EXERCISE TEXT:
Some quirks of my old job are unique to consulting. All costs were simply passed on to the clients, who hardly noticed. Since they were paying up to $600 an hour for staffing, the airline upgrades, $400-a-night hotels and $100-per-person dinners hardly made a blip on the radar.

When I first started, corporate policy dictated hotels could be expensed, and staff would get an additional per-diem for food and other expenses while traveling, maybe $75 a day. Still trying to pay off school loans, I'd pocket the cash and eat as frugally as possible. The cleaning staff at the (then) $400-per-night Ritz Carlton in San Francisco probably wondered about the guest whose room was littered with instant oatmeal packets and ramen containers. On the flip side, when working for a U.S. government client, our staff had to use cheaper, approved hotels — but strangely had no restrictions on meal costs. So, I collected plenty of credit card dining bonuses as our team hit every high-end restaurant in San Diego's Gaslamp Quarter nightly for months.

(Records in a dataset)

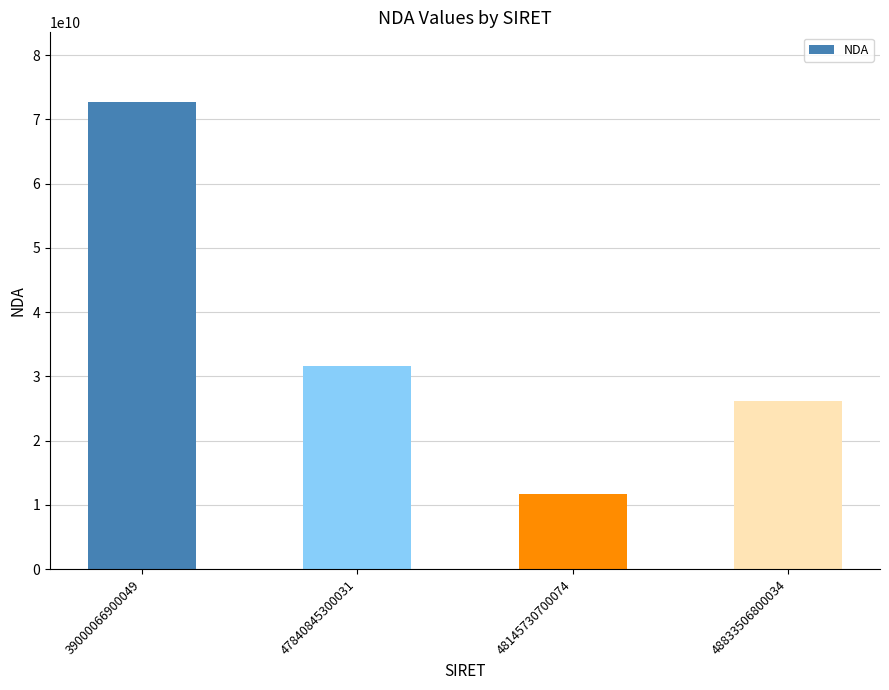

How many data points are less than 31590805159?

2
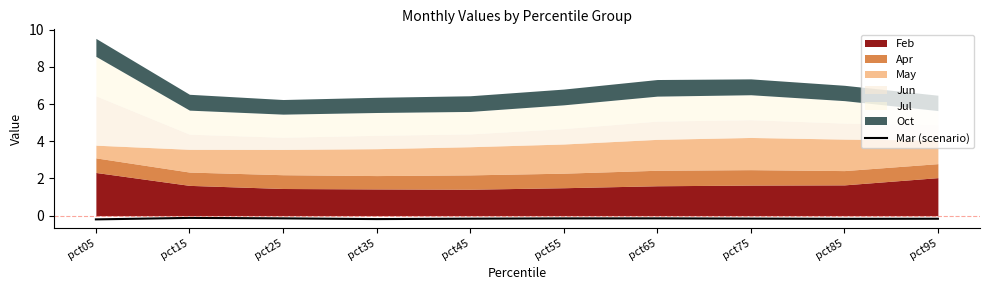

At which category does the data reach its first local peak?

pct15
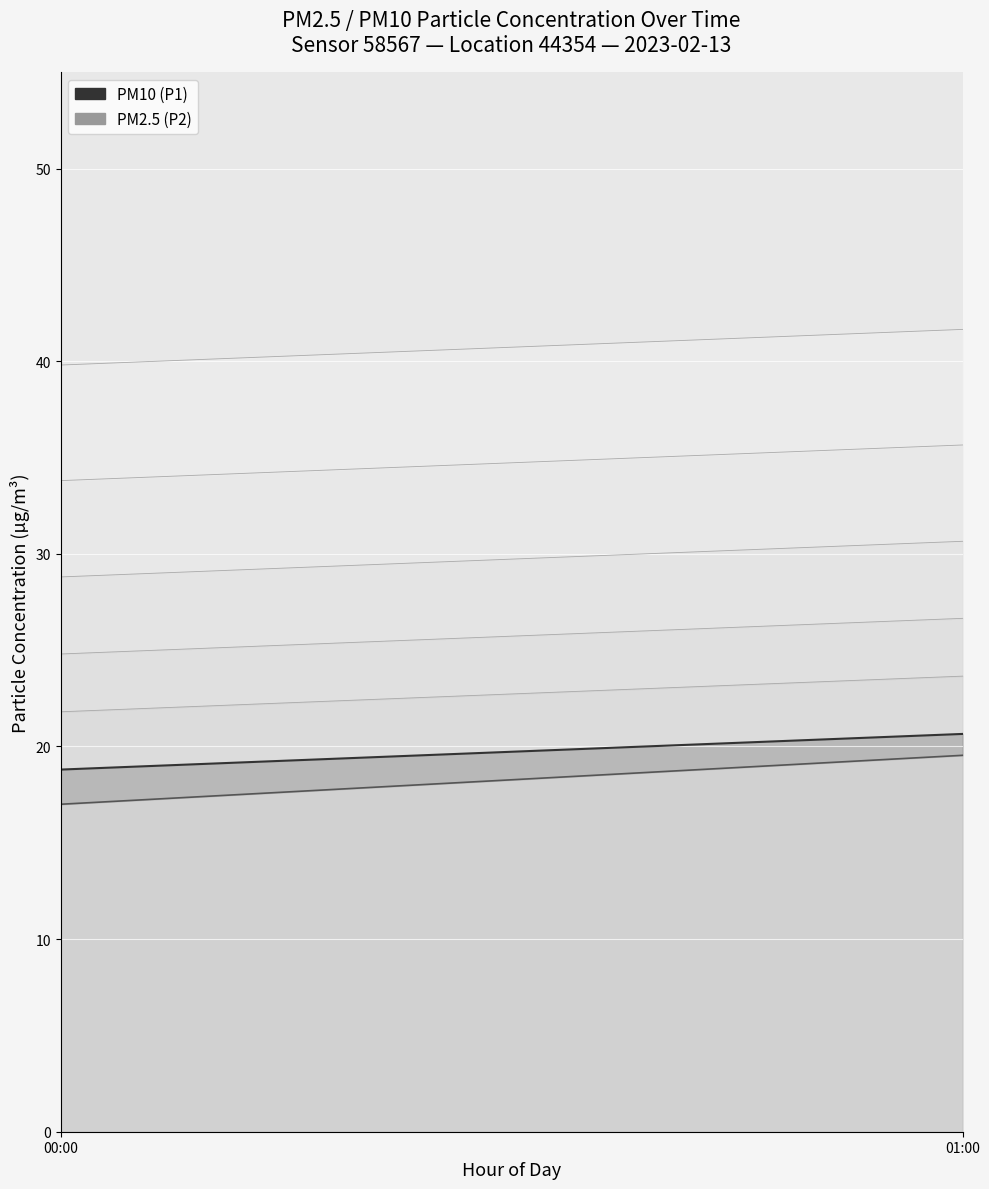

What is the highest value of the PM2.5 (P2) series?

19.5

TASK INSTRUCTIONS:
- 1) Swap "highest" for "largest" in the chart records and write their lines out again, leaving the pictures out and changing nothing else.
- 2) Pick up the account of consulting travel expenses and keep writing it from the point where it stops.

RESPONSES TO THE TASKS:
- 1)
How many data points are less than 31590805159?

2

At which category does the data reach its first local peak?

pct15

What is the largest value of the PM2.5 (P2) series?

19.5

- 2)
Man at hotel front desk
It may not be all that it seems but the road warrior life can be highly lucrative from a points and miles perspective. (Photo by Klaus Vedfelt/Getty Images)

Eventually, the constant work travel began to wear me down, and despite all the points, status and lavish lifestyle benefits, I quit the job. How, I wondered, could I continue to enjoy the fun parts of travel without the grind of sitting in soul-sucking conference rooms working on spreadsheets every day? Hmmm, become a travel writer, perhaps?

Even after several career changes, I've maintained many of the same points and miles strategies I developed when I was a management consultant spending 80% of my life on the road. I've discovered you can still get great rewards, benefits and status even if you don't have a company expense account (though that certainly helps). My five guidelines below can be a cornerstone of a points strategy equally relevant to corporate road warriors and occasional leisure travelers.

Follow the deals

As in blackjack, the best payoffs for points and miles come when you're able to double down. Even as a busy, full-time traveler, I'd always take the time to scan the points partner websites, read every promotional email and look at the mailed fliers and inserts in my billing statements. I even had a guy on my work team keeping a spreadsheet on points deals and values — making me a points guy before The Points Guy (if only we had known then).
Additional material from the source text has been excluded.